A: I wonder if your wife would be having fits if every weekend you lay on the couch with a bottle of wine that you polished off while watching TV. If she would, then her issues are perhaps more about lassitude than substance intake. It’s true that engaging in illegal activity carries a slight danger, but at this point, the decriminalization of marijuana is so far along it’s very hard to imagine how your buying enough weed for personal use is going to become a criminal justice matter. But since you’re willing to work to get extra money for your leisure time, try mixing things up. Use your earnings to take your wife out to a movie, a restaurant, or to hear music. Instead of getting baked, just smoke enough to take the edge off but still be engaging company. You two need to have some conversations—substance free—to better understand each other’s perspective and how to relax together in a mutually entertaining way.

Q. Hot for Professor: A student in my grad program appears to be having an affair with a professor—normally this is not a huge deal, but the prof is supervising the student’s dissertation. This in itself violates university policy, but it also appears that prof is pulling some strings on student’s behalf in other areas. There is no conclusive evidence, but several other students have suspicions. No one wants to report it for fear of looking bad. Should we drop it or do we have a duty to report? If so, how should we go about it?

A: Your evidence sounds thin. And I’m also not clear that the “string-pulling” is not simply a matter of the professor using contacts to help the career of a promising student. Yes, there is a duty to report if you know academic code violations are taking place and some students are being disadvantaged because a professor is having an affair with a favored student. But since by your own admission you only have gossip and speculation, I agree you will look like nosy busybodies if there’s nothing more conclusive to report.

== Information shown ==
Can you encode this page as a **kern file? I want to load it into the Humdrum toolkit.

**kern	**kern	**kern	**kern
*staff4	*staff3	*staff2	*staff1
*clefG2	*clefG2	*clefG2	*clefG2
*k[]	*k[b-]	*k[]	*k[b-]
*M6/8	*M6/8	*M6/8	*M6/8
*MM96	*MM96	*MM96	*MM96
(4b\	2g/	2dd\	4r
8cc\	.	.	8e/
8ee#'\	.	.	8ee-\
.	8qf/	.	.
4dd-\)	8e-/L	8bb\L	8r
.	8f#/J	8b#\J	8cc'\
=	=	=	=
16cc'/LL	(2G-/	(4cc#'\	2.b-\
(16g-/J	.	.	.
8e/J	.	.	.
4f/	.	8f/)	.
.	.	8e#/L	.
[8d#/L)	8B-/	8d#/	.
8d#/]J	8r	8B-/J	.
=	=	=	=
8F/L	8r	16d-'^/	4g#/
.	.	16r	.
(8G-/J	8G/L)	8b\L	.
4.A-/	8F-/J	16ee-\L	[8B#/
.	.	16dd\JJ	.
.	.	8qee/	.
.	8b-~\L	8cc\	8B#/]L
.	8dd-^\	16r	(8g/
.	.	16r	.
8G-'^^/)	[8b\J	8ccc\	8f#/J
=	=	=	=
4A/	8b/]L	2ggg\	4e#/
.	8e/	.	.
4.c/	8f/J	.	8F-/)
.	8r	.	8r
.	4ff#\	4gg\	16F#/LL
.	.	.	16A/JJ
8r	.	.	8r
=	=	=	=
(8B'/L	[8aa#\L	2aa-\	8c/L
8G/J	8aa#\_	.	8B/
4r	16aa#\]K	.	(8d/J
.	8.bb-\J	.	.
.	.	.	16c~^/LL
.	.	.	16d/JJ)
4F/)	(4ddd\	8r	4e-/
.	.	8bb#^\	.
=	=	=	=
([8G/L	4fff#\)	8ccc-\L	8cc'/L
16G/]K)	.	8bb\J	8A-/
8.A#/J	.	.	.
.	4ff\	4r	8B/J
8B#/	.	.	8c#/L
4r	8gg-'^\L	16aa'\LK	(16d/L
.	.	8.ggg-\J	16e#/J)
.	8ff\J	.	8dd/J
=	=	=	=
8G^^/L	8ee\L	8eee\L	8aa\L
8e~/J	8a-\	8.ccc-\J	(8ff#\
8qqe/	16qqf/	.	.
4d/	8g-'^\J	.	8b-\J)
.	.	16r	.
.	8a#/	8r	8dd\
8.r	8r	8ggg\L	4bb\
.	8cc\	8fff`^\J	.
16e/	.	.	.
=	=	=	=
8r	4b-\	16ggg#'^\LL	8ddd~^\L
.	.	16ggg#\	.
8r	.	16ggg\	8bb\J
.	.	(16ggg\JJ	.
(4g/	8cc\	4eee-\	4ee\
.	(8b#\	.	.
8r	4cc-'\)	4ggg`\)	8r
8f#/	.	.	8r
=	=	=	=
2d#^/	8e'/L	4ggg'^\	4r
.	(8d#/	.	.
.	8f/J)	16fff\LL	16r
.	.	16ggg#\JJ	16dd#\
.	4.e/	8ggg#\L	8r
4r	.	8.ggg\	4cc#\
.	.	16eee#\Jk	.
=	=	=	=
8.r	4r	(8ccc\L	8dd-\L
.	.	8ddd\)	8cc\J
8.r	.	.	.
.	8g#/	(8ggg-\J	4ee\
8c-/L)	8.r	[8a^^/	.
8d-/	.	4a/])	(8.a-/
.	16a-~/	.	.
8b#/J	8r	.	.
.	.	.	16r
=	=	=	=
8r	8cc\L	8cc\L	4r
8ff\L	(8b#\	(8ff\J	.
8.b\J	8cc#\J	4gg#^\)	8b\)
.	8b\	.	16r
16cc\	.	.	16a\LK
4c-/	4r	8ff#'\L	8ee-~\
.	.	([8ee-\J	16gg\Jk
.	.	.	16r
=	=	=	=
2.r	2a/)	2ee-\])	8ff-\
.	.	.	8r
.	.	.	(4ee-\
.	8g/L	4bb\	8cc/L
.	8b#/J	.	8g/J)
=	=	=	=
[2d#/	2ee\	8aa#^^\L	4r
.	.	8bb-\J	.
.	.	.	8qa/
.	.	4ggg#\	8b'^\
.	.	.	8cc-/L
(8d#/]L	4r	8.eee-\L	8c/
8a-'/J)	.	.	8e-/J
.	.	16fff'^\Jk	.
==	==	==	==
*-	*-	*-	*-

== Task objective ==
Give the advice column's passage from the words "A: Your evidence" through "conclusive to report." again, substituting "meddlers" for "busybodies".

== Problem solution ==
A: Your evidence sounds thin. And I’m also not clear that the “string-pulling” is not simply a matter of the professor using contacts to help the career of a promising student. Yes, there is a duty to report if you know academic code violations are taking place and some students are being disadvantaged because a professor is having an affair with a favored student. But since by your own admission you only have gossip and speculation, I agree you will look like nosy meddlers if there’s nothing more conclusive to report.